═══ GIVEN DATA

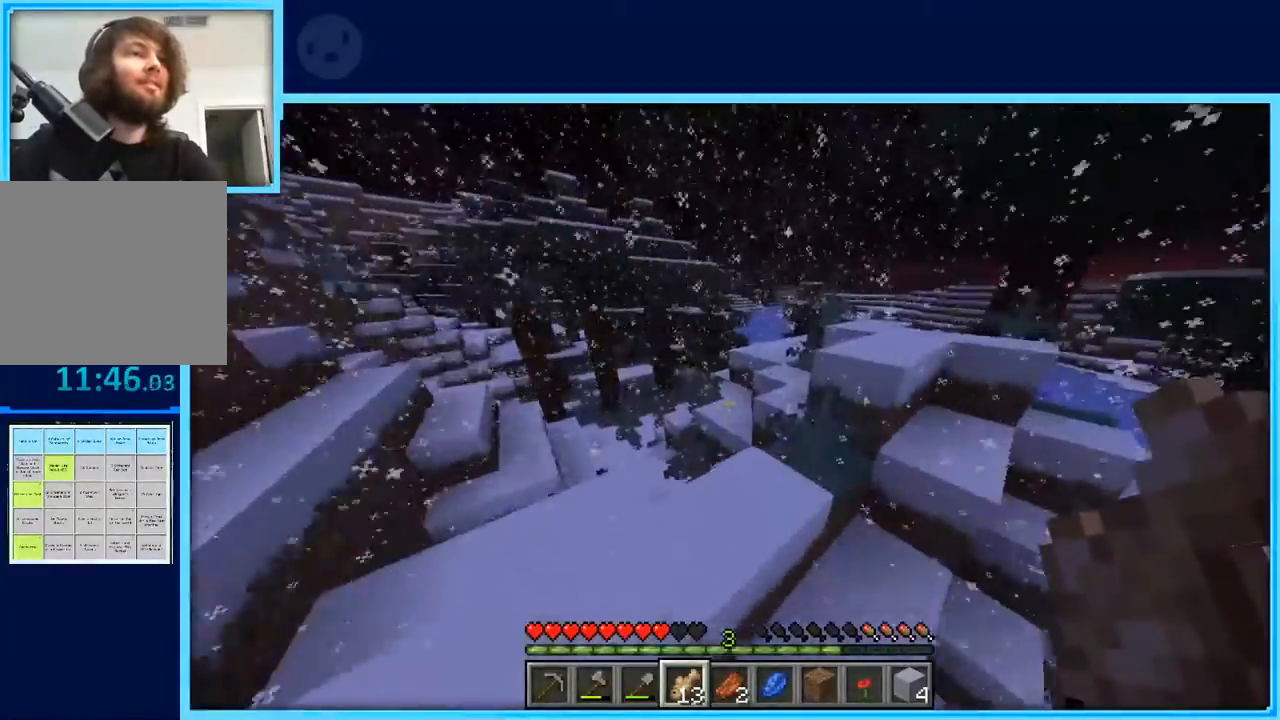
{"keys": ["a", "w"], "events": [[50, "space", "up"], [233, "space", "down"], [433, "a", "down"], [433, "space", "up"]]}
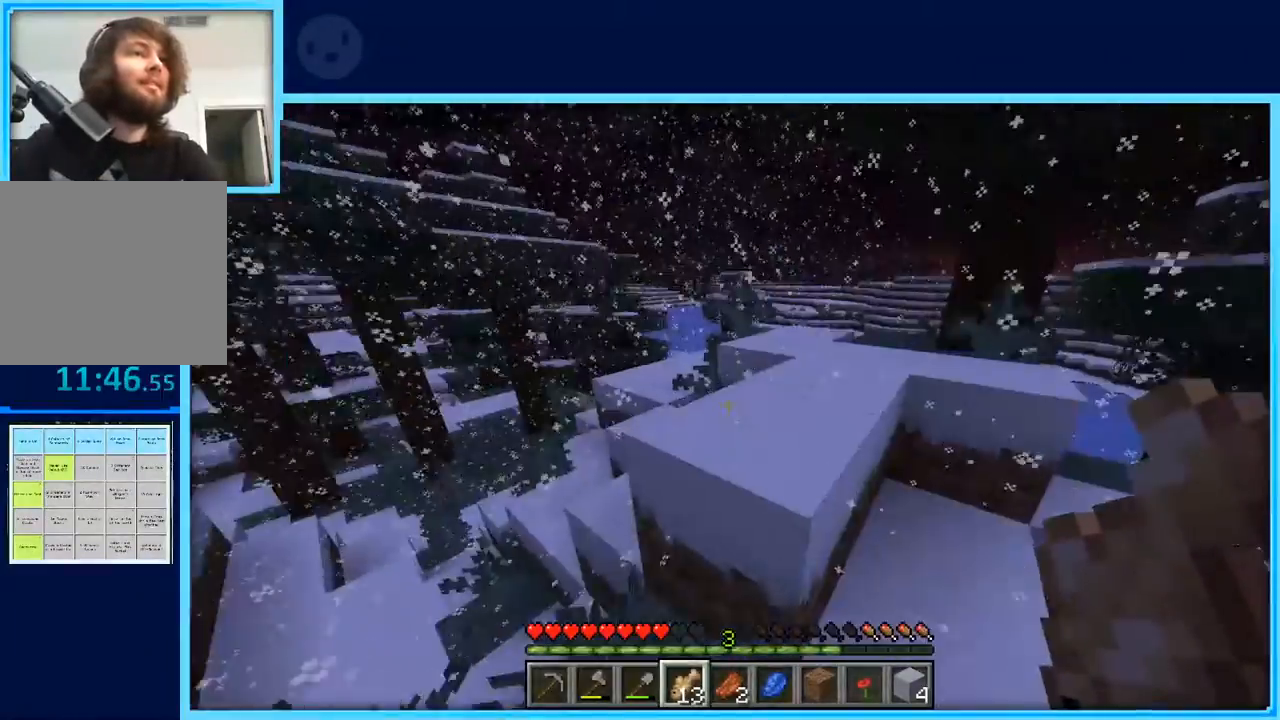
{"keys": ["d", "w"], "events": [[150, "a", "up"], [150, "space", "down"], [250, "d", "down"], [333, "space", "up"]]}
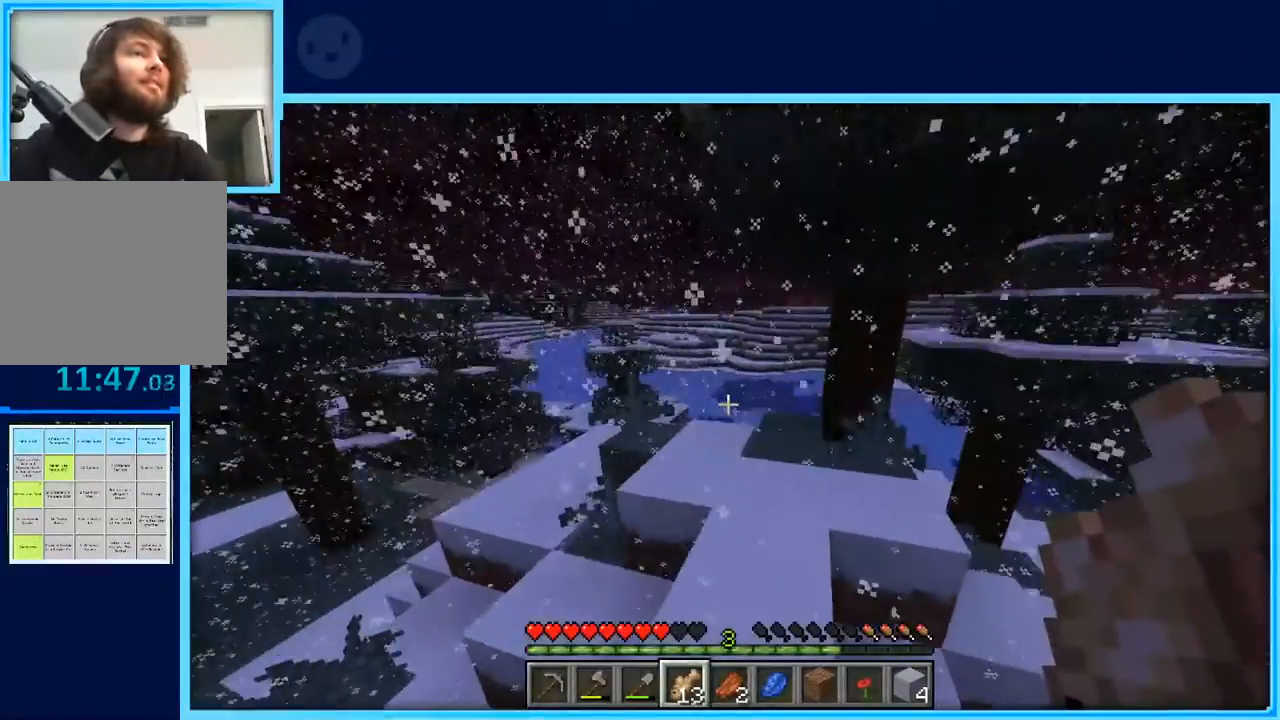
{"keys": ["w"], "events": [[33, "d", "up"]]}
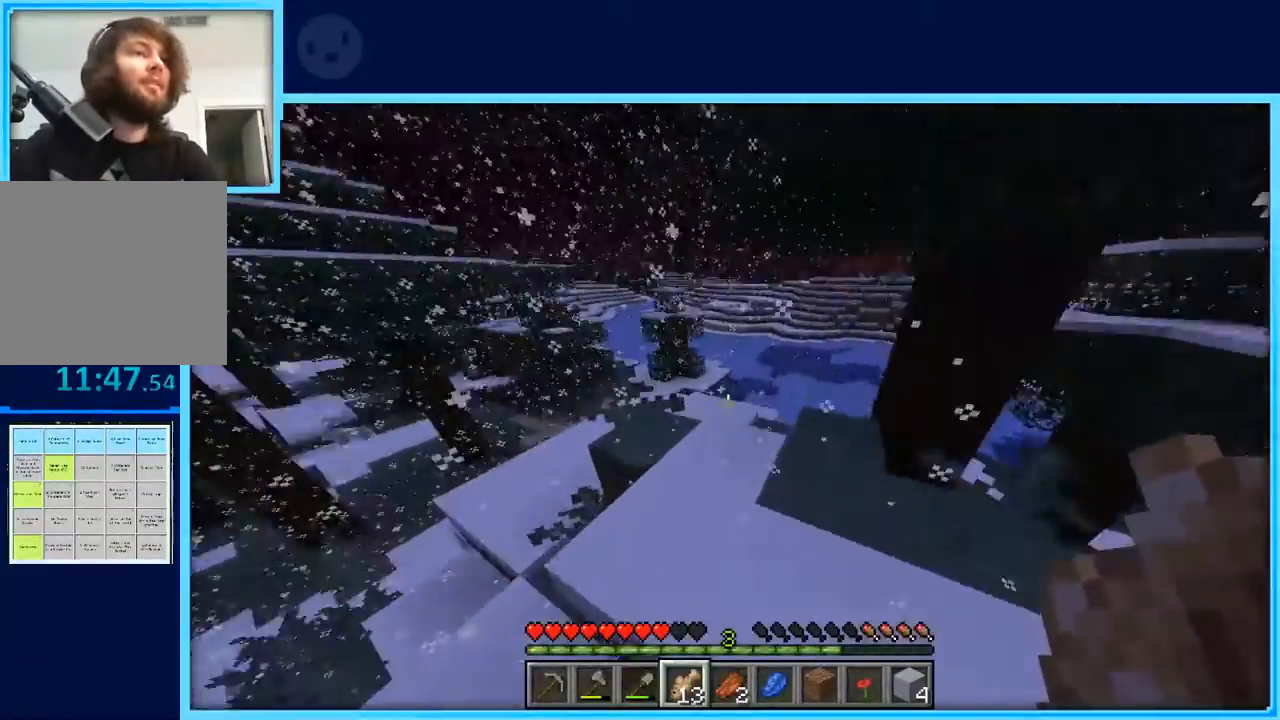
{"keys": ["w"], "events": []}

══════

The response is the full listing, copied exactly, with the pictures omitted.

{"keys": ["a", "w"], "events": [[50, "space", "up"], [233, "space", "down"], [433, "a", "down"], [433, "space", "up"]]}
{"keys": ["d", "w"], "events": [[150, "a", "up"], [150, "space", "down"], [250, "d", "down"], [333, "space", "up"]]}
{"keys": ["w"], "events": [[33, "d", "up"]]}
{"keys": ["w"], "events": []}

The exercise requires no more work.